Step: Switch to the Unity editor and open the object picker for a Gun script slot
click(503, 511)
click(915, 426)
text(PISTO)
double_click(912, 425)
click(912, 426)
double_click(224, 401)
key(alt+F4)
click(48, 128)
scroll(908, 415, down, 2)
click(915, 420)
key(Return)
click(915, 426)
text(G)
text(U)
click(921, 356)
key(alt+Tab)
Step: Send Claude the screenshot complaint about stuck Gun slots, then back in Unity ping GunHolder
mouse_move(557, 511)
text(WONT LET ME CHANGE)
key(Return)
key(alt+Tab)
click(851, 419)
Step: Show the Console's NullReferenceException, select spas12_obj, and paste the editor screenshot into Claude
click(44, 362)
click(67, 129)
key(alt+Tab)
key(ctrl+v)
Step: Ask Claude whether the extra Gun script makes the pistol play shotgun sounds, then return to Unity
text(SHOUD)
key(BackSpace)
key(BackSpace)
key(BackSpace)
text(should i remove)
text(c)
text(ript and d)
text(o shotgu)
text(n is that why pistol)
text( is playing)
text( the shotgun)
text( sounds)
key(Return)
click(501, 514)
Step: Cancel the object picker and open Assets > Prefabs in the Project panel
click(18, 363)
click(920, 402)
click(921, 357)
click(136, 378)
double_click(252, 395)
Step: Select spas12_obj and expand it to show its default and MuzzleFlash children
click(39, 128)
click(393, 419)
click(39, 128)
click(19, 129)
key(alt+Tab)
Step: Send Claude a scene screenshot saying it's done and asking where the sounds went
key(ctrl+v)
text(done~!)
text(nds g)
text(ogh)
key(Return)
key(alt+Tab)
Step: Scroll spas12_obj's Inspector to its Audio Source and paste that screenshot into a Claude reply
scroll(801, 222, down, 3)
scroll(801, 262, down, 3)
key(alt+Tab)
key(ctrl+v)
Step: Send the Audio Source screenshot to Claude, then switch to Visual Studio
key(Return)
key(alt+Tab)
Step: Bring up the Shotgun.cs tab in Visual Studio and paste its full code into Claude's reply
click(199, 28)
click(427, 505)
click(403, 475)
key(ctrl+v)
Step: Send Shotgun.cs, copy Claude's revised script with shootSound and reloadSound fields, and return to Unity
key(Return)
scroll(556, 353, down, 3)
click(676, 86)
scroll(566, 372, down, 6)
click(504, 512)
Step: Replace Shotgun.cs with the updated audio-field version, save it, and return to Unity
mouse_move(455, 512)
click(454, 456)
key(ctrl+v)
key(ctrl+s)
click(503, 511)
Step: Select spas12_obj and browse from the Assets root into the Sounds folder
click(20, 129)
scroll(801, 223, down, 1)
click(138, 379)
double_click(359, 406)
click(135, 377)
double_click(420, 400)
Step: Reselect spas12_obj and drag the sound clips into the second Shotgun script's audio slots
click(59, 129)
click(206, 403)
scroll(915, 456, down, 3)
|---|
◆ **The task**:
The records above are to be given again in full, exactly.

◆ **Exercise response**:
Step: Switch to the Unity editor and open the object picker for a Gun script slot
click(503, 511)
click(915, 426)
text(PISTO)
double_click(912, 425)
click(912, 426)
double_click(224, 401)
key(alt+F4)
click(48, 128)
scroll(908, 415, down, 2)
click(915, 420)
key(Return)
click(915, 426)
text(G)
text(U)
click(921, 356)
key(alt+Tab)
Step: Send Claude the screenshot complaint about stuck Gun slots, then back in Unity ping GunHolder
mouse_move(557, 511)
text(WONT LET ME CHANGE)
key(Return)
key(alt+Tab)
click(851, 419)
Step: Show the Console's NullReferenceException, select spas12_obj, and paste the editor screenshot into Claude
click(44, 362)
click(67, 129)
key(alt+Tab)
key(ctrl+v)
Step: Ask Claude whether the extra Gun script makes the pistol play shotgun sounds, then return to Unity
text(SHOUD)
key(BackSpace)
key(BackSpace)
key(BackSpace)
text(should i remove)
text(c)
text(ript and d)
text(o shotgu)
text(n is that why pistol)
text( is playing)
text( the shotgun)
text( sounds)
key(Return)
click(501, 514)
Step: Cancel the object picker and open Assets > Prefabs in the Project panel
click(18, 363)
click(920, 402)
click(921, 357)
click(136, 378)
double_click(252, 395)
Step: Select spas12_obj and expand it to show its default and MuzzleFlash children
click(39, 128)
click(393, 419)
click(39, 128)
click(19, 129)
key(alt+Tab)
Step: Send Claude a scene screenshot saying it's done and asking where the sounds went
key(ctrl+v)
text(done~!)
text(nds g)
text(ogh)
key(Return)
key(alt+Tab)
Step: Scroll spas12_obj's Inspector to its Audio Source and paste that screenshot into a Claude reply
scroll(801, 222, down, 3)
scroll(801, 262, down, 3)
key(alt+Tab)
key(ctrl+v)
Step: Send the Audio Source screenshot to Claude, then switch to Visual Studio
key(Return)
key(alt+Tab)
Step: Bring up the Shotgun.cs tab in Visual Studio and paste its full code into Claude's reply
click(199, 28)
click(427, 505)
click(403, 475)
key(ctrl+v)
Step: Send Shotgun.cs, copy Claude's revised script with shootSound and reloadSound fields, and return to Unity
key(Return)
scroll(556, 353, down, 3)
click(676, 86)
scroll(566, 372, down, 6)
click(504, 512)
Step: Replace Shotgun.cs with the updated audio-field version, save it, and return to Unity
mouse_move(455, 512)
click(454, 456)
key(ctrl+v)
key(ctrl+s)
click(503, 511)
Step: Select spas12_obj and browse from the Assets root into the Sounds folder
click(20, 129)
scroll(801, 223, down, 1)
click(138, 379)
double_click(359, 406)
click(135, 377)
double_click(420, 400)
Step: Reselect spas12_obj and drag the sound clips into the second Shotgun script's audio slots
click(59, 129)
click(206, 403)
scroll(915, 456, down, 3)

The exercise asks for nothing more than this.